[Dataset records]
----------
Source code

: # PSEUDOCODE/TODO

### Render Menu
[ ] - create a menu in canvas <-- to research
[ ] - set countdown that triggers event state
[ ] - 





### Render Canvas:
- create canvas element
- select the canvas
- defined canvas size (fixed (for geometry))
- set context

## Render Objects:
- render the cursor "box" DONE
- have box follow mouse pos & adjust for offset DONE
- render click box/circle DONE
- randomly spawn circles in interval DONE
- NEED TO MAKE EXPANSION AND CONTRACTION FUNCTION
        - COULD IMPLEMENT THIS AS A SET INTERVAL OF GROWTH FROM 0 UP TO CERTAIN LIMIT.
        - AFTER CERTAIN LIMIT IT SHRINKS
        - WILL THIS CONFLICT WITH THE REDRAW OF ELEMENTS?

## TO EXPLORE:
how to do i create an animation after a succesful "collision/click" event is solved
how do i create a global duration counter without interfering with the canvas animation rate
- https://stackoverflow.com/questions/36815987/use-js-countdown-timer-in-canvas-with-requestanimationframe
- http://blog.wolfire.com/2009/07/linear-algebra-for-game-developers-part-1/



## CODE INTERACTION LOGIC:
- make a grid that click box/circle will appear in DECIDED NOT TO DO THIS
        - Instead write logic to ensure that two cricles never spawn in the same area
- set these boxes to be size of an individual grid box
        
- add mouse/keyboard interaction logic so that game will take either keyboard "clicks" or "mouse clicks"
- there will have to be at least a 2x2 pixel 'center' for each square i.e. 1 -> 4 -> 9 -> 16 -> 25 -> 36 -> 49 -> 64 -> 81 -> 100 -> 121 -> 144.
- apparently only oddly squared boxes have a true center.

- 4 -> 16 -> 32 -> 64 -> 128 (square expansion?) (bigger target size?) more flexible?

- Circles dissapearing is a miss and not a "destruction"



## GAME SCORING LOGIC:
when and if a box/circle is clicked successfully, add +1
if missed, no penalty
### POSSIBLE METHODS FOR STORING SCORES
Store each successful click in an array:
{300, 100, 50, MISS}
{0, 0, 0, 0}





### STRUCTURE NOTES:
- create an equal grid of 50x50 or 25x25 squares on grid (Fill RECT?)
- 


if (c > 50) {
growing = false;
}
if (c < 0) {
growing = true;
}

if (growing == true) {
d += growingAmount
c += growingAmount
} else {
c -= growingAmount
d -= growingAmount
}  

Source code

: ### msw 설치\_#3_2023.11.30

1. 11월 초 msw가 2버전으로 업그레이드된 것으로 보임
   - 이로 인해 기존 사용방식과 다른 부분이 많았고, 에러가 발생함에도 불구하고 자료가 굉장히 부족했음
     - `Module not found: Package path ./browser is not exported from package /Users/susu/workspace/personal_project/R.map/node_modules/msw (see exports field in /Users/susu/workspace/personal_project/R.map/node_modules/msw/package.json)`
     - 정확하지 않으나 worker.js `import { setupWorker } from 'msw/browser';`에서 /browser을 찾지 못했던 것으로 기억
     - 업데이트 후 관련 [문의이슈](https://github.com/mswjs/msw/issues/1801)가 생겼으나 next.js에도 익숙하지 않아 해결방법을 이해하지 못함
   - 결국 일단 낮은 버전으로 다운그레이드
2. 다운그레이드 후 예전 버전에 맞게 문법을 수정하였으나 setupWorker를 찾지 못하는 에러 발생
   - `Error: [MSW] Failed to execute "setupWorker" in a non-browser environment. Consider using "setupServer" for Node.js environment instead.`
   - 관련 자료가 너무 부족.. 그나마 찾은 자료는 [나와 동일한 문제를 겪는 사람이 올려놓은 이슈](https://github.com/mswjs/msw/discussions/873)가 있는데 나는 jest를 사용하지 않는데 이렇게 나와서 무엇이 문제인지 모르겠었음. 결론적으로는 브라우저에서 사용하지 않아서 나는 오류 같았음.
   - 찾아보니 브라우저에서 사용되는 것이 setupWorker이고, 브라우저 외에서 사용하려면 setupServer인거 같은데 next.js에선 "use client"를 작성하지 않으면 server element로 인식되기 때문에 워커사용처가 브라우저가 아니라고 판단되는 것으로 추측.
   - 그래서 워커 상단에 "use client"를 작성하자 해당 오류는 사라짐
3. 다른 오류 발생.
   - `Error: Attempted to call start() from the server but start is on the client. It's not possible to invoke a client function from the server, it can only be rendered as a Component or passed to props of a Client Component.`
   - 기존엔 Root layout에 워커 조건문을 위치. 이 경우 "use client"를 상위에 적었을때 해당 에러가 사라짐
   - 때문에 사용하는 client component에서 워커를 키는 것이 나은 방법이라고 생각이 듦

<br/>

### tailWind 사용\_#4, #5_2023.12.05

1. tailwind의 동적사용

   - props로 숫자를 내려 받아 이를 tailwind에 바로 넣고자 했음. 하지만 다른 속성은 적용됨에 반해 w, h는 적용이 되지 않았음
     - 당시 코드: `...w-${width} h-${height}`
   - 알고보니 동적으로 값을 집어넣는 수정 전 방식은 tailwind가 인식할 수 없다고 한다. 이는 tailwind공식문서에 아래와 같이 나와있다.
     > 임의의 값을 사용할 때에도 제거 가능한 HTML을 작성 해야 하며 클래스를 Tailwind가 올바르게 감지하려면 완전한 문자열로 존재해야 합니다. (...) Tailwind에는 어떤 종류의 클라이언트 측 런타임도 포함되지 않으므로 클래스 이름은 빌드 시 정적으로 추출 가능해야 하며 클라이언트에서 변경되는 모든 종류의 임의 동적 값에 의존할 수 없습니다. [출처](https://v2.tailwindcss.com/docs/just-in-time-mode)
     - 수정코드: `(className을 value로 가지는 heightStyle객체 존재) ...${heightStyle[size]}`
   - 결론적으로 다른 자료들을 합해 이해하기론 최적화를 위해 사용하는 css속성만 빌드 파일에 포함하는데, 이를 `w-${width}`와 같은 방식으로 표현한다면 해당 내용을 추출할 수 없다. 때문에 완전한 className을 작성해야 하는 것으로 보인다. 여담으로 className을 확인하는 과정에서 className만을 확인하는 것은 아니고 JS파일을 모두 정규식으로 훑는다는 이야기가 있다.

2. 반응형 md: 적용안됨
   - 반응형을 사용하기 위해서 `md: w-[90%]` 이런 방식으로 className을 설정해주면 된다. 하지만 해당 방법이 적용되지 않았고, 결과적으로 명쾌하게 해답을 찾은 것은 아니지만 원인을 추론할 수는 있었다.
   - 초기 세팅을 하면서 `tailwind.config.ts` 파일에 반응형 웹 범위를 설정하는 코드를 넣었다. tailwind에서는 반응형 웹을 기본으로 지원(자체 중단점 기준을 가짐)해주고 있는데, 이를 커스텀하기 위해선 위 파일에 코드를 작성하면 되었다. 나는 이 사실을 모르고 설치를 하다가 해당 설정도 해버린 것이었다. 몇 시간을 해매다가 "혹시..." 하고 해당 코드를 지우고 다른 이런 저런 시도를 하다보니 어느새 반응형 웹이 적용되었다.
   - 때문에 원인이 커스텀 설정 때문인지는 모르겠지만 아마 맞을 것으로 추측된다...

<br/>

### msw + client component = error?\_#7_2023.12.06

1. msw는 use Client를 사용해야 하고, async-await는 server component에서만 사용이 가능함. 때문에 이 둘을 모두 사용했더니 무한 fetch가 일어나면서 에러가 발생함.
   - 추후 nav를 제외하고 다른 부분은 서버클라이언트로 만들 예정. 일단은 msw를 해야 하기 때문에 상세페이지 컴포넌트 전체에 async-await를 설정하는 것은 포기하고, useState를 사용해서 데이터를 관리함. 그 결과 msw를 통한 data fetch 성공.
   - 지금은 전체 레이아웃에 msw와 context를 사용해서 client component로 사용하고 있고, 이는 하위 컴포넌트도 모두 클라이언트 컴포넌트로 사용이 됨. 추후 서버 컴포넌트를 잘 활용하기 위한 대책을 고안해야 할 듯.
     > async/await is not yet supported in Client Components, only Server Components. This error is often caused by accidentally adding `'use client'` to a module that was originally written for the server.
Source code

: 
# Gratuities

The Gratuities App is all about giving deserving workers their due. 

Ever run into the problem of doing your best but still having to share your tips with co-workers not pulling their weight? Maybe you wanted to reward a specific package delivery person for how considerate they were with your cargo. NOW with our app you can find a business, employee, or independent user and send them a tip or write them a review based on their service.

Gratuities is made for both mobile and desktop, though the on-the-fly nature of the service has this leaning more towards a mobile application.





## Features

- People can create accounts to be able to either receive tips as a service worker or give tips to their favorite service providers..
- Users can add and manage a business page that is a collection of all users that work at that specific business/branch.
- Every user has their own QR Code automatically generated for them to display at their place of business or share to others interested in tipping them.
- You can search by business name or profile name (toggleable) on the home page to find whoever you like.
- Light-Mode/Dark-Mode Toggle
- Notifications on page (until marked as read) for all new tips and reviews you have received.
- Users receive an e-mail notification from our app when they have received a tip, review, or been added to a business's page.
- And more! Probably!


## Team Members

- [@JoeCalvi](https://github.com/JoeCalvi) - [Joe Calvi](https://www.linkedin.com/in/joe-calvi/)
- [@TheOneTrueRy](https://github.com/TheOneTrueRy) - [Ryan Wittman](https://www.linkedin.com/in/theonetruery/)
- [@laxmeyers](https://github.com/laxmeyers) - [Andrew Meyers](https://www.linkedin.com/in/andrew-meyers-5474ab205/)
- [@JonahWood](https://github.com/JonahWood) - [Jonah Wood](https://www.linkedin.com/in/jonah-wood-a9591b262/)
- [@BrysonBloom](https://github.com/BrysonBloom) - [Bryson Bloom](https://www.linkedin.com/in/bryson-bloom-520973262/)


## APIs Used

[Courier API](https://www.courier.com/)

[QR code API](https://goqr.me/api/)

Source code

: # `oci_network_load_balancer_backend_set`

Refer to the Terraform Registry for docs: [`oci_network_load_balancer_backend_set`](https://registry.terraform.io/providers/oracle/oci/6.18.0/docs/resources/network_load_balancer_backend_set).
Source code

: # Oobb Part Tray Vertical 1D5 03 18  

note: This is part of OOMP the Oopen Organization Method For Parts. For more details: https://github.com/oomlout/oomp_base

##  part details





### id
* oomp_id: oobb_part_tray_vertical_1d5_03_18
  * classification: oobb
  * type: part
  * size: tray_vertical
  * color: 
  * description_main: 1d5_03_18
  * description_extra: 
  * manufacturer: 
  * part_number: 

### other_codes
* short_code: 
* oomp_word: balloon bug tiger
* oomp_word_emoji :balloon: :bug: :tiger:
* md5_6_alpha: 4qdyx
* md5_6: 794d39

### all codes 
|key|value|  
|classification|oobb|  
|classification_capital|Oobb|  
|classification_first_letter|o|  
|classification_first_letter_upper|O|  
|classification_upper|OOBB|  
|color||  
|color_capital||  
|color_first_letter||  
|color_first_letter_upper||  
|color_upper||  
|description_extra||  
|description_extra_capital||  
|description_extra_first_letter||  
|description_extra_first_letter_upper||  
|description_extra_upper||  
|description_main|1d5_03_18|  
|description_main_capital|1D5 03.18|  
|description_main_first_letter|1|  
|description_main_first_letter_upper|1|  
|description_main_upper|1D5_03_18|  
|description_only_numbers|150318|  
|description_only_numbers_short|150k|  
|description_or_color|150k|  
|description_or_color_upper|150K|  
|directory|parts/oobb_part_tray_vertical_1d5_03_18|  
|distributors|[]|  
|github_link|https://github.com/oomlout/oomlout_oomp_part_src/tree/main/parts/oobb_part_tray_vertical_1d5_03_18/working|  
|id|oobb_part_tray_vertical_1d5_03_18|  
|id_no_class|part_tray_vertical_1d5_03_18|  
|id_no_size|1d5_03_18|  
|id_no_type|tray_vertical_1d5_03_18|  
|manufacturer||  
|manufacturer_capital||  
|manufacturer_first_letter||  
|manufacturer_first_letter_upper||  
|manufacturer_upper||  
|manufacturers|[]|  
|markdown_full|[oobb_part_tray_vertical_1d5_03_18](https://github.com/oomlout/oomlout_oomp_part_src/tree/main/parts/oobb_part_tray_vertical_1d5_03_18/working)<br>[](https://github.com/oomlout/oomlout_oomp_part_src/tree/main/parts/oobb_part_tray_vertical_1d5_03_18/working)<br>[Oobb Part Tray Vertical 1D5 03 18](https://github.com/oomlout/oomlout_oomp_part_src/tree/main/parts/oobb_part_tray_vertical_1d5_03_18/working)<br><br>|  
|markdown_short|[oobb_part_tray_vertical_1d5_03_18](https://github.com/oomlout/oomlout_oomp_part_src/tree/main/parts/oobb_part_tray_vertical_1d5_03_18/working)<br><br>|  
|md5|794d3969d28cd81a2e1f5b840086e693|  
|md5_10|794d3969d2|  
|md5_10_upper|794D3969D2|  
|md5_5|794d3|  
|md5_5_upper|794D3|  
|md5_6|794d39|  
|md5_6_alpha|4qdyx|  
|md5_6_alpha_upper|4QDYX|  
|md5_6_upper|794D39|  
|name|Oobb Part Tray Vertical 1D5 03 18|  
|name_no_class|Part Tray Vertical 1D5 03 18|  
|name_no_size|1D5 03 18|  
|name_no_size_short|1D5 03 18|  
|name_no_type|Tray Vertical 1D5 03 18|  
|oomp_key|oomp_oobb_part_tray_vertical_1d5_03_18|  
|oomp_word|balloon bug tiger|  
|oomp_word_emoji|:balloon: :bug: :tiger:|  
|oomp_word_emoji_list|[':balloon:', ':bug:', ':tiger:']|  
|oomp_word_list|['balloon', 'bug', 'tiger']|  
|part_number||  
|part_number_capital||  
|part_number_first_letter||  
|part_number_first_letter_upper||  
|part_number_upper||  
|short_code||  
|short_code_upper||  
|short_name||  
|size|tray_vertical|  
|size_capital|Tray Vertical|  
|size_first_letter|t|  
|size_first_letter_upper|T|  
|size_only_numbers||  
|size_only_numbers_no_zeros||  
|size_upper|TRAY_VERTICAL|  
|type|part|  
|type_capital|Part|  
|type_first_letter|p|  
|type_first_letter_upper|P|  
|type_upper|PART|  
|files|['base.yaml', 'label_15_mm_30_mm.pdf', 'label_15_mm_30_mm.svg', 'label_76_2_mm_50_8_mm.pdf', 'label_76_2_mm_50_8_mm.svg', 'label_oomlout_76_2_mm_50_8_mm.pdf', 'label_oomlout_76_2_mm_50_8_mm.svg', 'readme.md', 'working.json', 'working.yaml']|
----------
Rewrite the lines above, starting at the line that contains "The Gratuities App" and ending at the line that contains "## Team Members", as a JSON list of strings with one string per line and blank lines left out.

[
  "The Gratuities App is all about giving deserving workers their due. ",
  "Ever run into the problem of doing your best but still having to share your tips with co-workers not pulling their weight? Maybe you wanted to reward a specific package delivery person for how considerate they were with your cargo. NOW with our app you can find a business, employee, or independent user and send them a tip or write them a review based on their service.",
  "Gratuities is made for both mobile and desktop, though the on-the-fly nature of the service has this leaning more towards a mobile application.",
  "## Features",
  "- People can create accounts to be able to either receive tips as a service worker or give tips to their favorite service providers..",
  "- Users can add and manage a business page that is a collection of all users that work at that specific business/branch.",
  "- Every user has their own QR Code automatically generated for them to display at their place of business or share to others interested in tipping them.",
  "- You can search by business name or profile name (toggleable) on the home page to find whoever you like.",
  "- Light-Mode/Dark-Mode Toggle",
  "- Notifications on page (until marked as read) for all new tips and reviews you have received.",
  "- Users receive an e-mail notification from our app when they have received a tip, review, or been added to a business's page.",
  "- And more! Probably!",
  "## Team Members"
]